Windows of opportunity
Queen’s University Belfast’s Professor Nathan Congdon talks with OT about a pioneering glass classroom project
The conundrum of making sure children spend enough time outdoors to prevent myopia has been tackled with an inventive solution.
Professor Nathan Congdon, from Queen’s University Belfast, is part of a research team that have trialled the use of a glass classroom or ‘bright classroom’ in Guangdong Province, southern China.
Professor Congdon explained to OT that families and schools in China are often resistant to children spending more time outdoors to prevent myopia when they could be studying indoors.
“Our motivation for this project was, if we can’t get the children to come outdoors, then let’s bring the outside indoors to the child,” he expanded.
Researchers recruited a class of children aged between nine and 10 and another class of pupils aged between 11 and 12.
The students each spent time in a glass classroom constructed from light-diffusing, shatterproof glass that was purpose-built for the research.
The average light levels in the classroom were around 2500 lux compared to 470 lux for a traditional classroom.
"If we can't get the children to come outdoors, then let's bring the outside indoors to the child"

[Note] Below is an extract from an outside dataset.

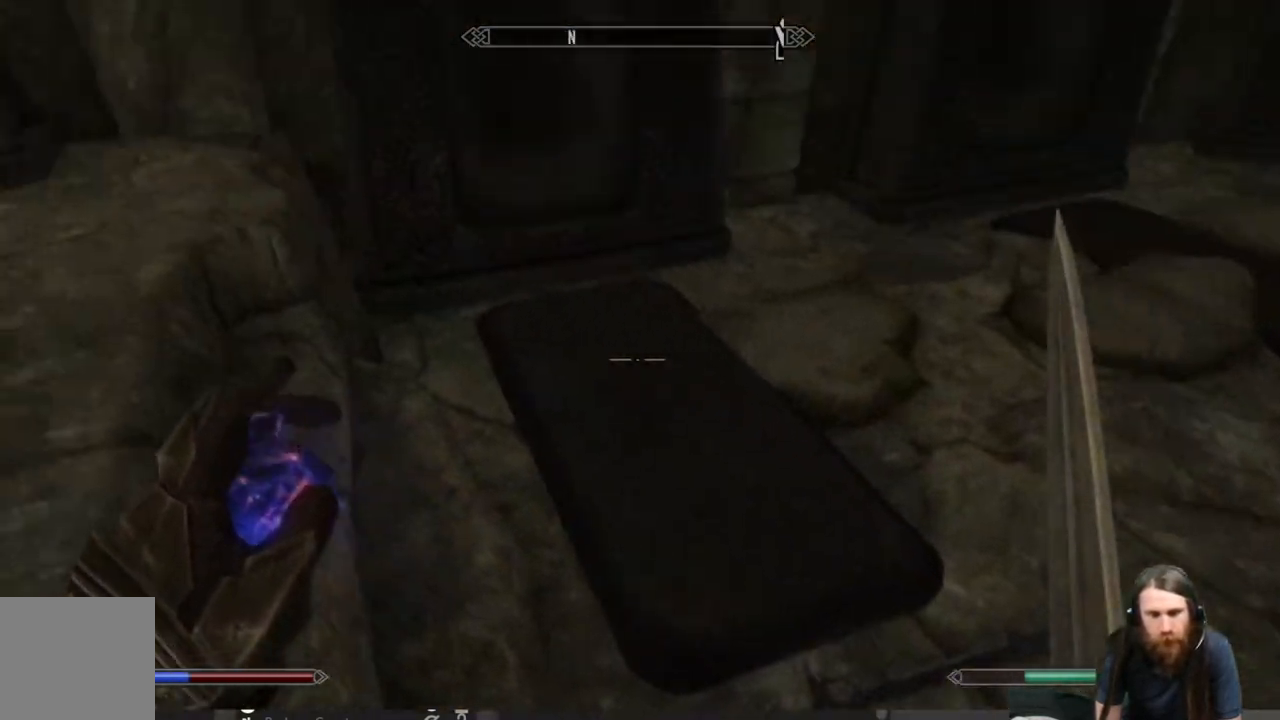
{"buttons": [], "left_stick": "up", "right_stick": "up-right", "events": [[83, "left_stick", "up-right"], [167, "right_stick", "up-right"], [283, "left_stick", "up"]]}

Professor Congdon highlighted that the research was designed as a proof of concept.
“The purpose of this project was to prove that this design makes sense in principle – that children will tolerate the classrooms and that productive teaching can still go forward,” he explained.
“The bottom line of this study, which we are very excited by, is that both children and teachers preferred the bright classrooms over traditional classrooms,” Professor Congdon emphasised.
Having trialled the idea in one classroom, the researchers are moving forward plans to conduct a randomised controlled trial to investigate whether studying in a glass classroom can reduce myopia rates in children.
He hopes that proving the bright classroom concept will open a “marketplace of ideas” where different companies compete with their solutions.
“Other approaches could involve placing children closer to windows in the classroom, opening up some of the ceilings to let more light in or including artificial lighting in some way. It doesn’t have to be the bright classroom per se,” Professor Congdon shared.
“The idea is really to demonstrate that an architectural solution in the classroom can be part of solving the myopia problem,” Professor Congdon added.
A pressing problem
China has the highest rate of paediatric refractive error in the world. Around half of the 12.8 million children internationally who are visually impaired as a result of improperly corrected refractive error live in China.
Professor Congdon explained that prevention of myopia is favoured in China because of a belief in parts of the country that wearing glasses harms the eyes.
“We do think that prevention makes a lot of sense even though the glasses intervention is an inexpensive one. Its uptake can be challenging for families,” he observed.
Professor Congdon highlighted that there is a “massive interest” in myopia prevention in China.
“For example, every child in China does eye exercises as mandated by the Government to try and prevent myopia. The problem is that there is no evidence that the eye exercises work,” he elaborated.